Geometric Distortion Guided Transformer for Omnidirectional Image Super-Resolution
Cuixin Yang, Rongkang Dong, Jun Xiao, Cong Zhang, Kin-Man Lam, Fei Zhou, Guoping Qiu
TL;DR
This paper tackles omnidirectional image super-resolution by explicitly modeling equirectangular projection distortion. It introduces GDGT-OSR, a distortion-guided transformer framework that uses Distortion Guidance Generator, Distortion-Modulated Rectangle-window Self-Attention, Distortion-aware Deformable Self-Attention, and Dynamic Feature Aggregation to capture self-similar textures across latitudes. The architecture relies on a formal distortion model, including the stretching ratio $R_{ERP}$ and distortion map $D$, and trains with a distortion-weighted WS-$l1$ loss to reflect non-uniform pixel densities. Empirical results on public ODI datasets show state-of-the-art performance for 2×, 4×, and robust large-scale super-resolution, with ablations confirming the contributions of each module. The work advances practical omnidirectional SR for VR/AR by enabling broader attention ranges and distortion-aware texture reconstruction across latitudes.
Abstract
As virtual and augmented reality applications gain popularity, omnidirectional image (ODI) super-resolution has become increasingly important.
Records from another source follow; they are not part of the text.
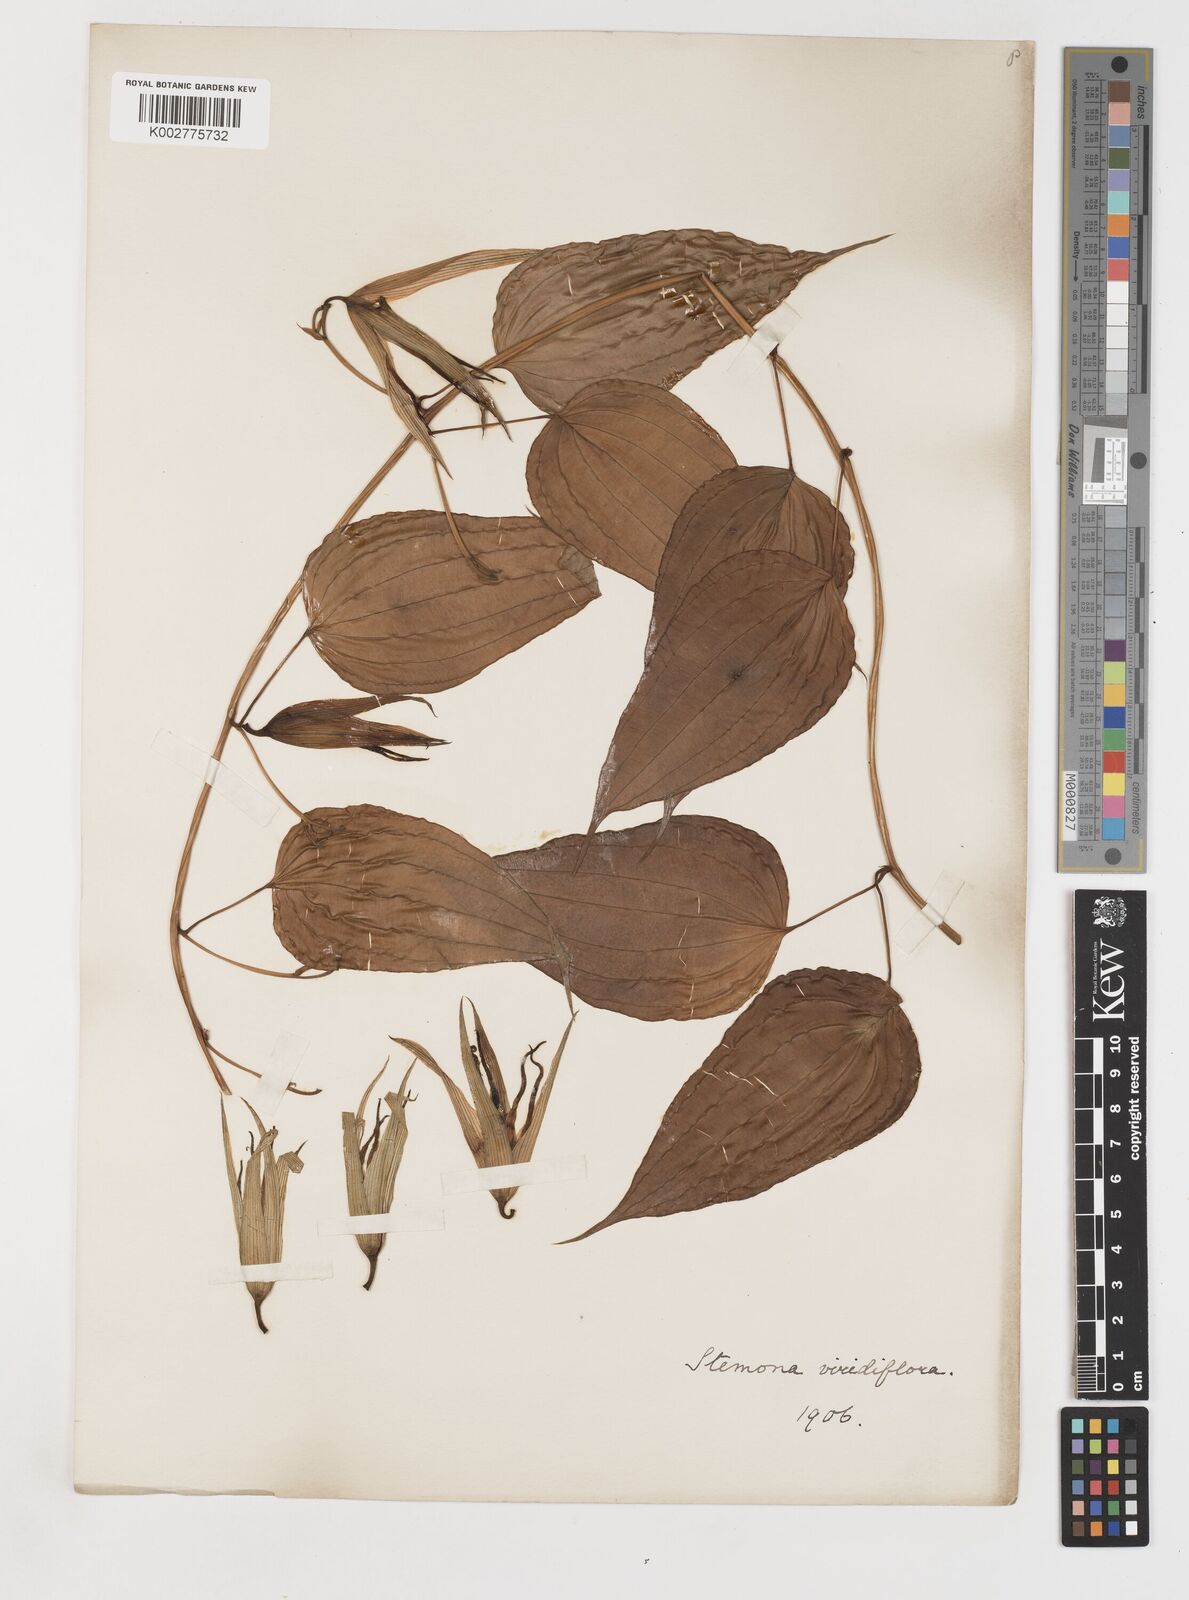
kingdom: Plantae
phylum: Tracheophyta
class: Liliopsida
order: Pandanales
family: Stemonaceae
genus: Stemona
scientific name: Stemona tuberosa
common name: Stemona
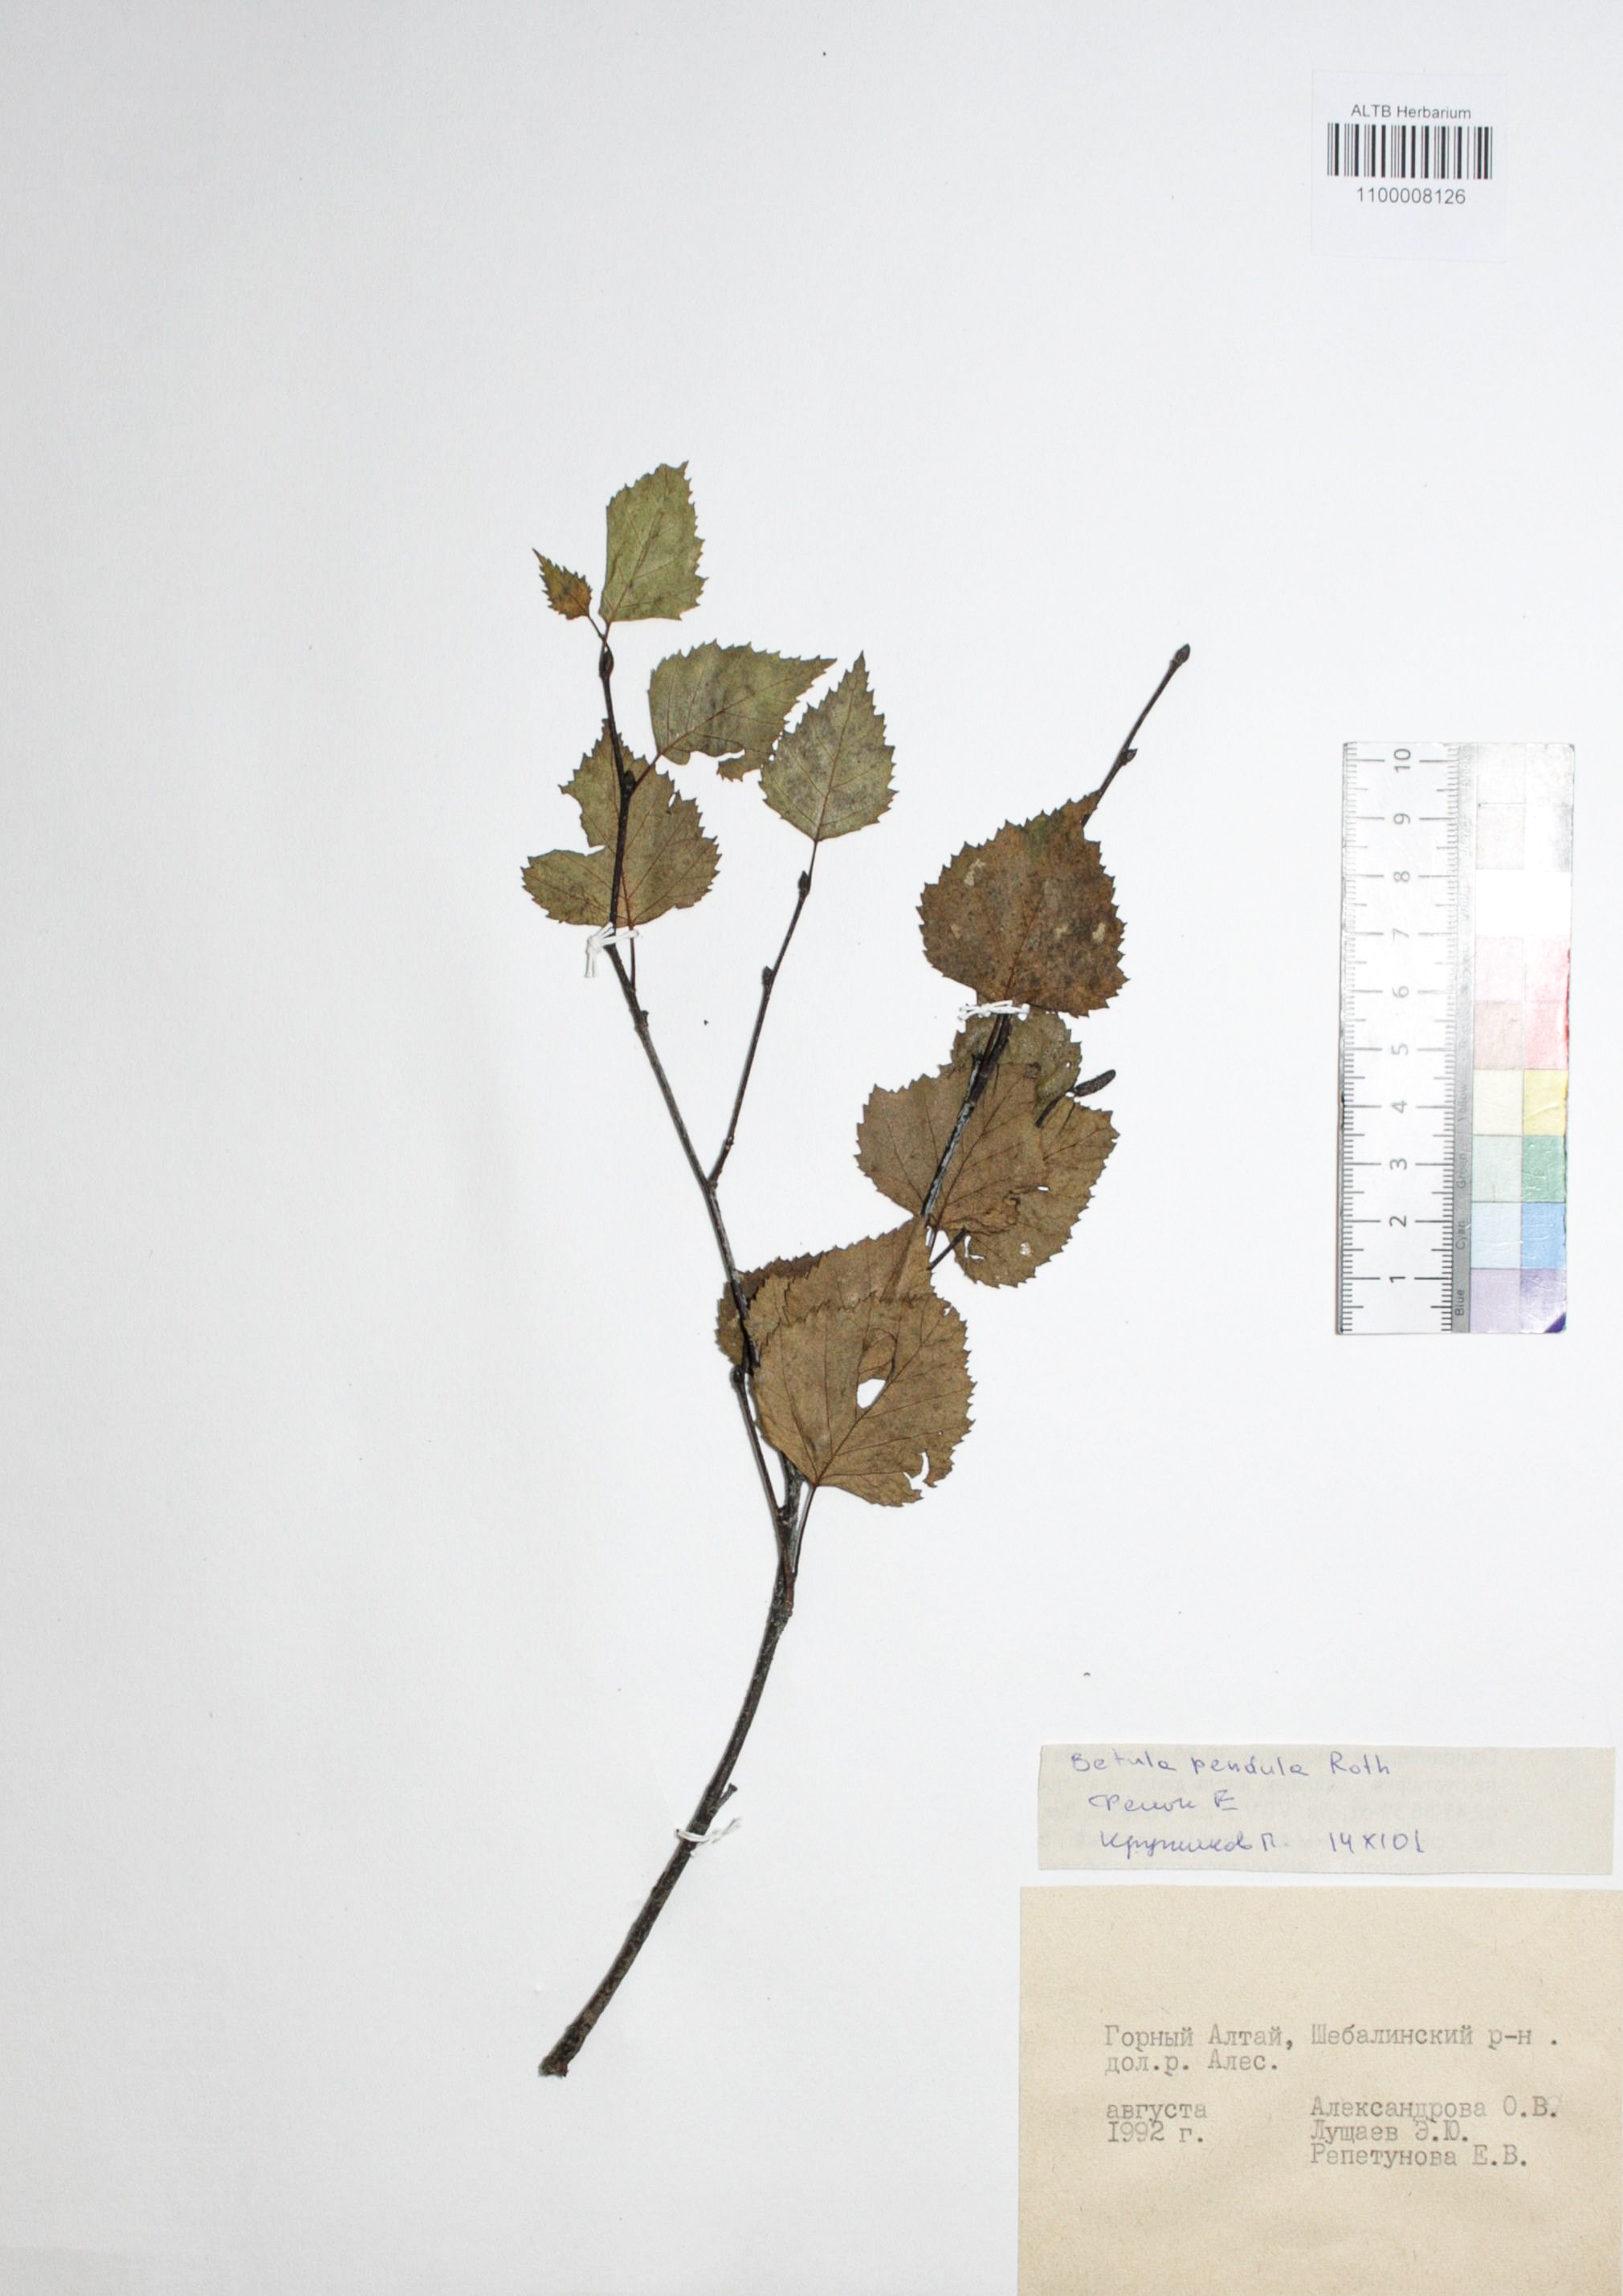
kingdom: Plantae
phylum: Tracheophyta
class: Magnoliopsida
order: Fagales
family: Betulaceae
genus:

Unlike 2D plain images that are formed on a plane, ODIs are projected onto spherical surfaces. Applying established image super-resolution methods to ODIs, therefore, requires performing equirectangular projection (ERP) to map the ODIs onto a plane. ODI super-resolution needs to take into account geometric distortion resulting from ERP. However, without considering such geometric distortion of ERP images, previous deep-learning-based methods only utilize a limited range of pixels and may easily miss self-similar textures for reconstruction. In this paper, we introduce a novel Geometric Distortion Guided Transformer for Omnidirectional image Super-Resolution (GDGT-OSR). Specifically, a distortion modulated rectangle-window self-attention mechanism, integrated with deformable self-attention, is proposed to better perceive the distortion and thus involve more self-similar textures. Distortion modulation is achieved through a newly devised distortion guidance generator that produces guidance by exploiting the variability of distortion across latitudes. Furthermore, we propose a dynamic feature aggregation scheme to adaptively fuse the features from different self-attention modules. We present extensive experimental results on public datasets and show that the new GDGT-OSR outperforms methods in existing literature.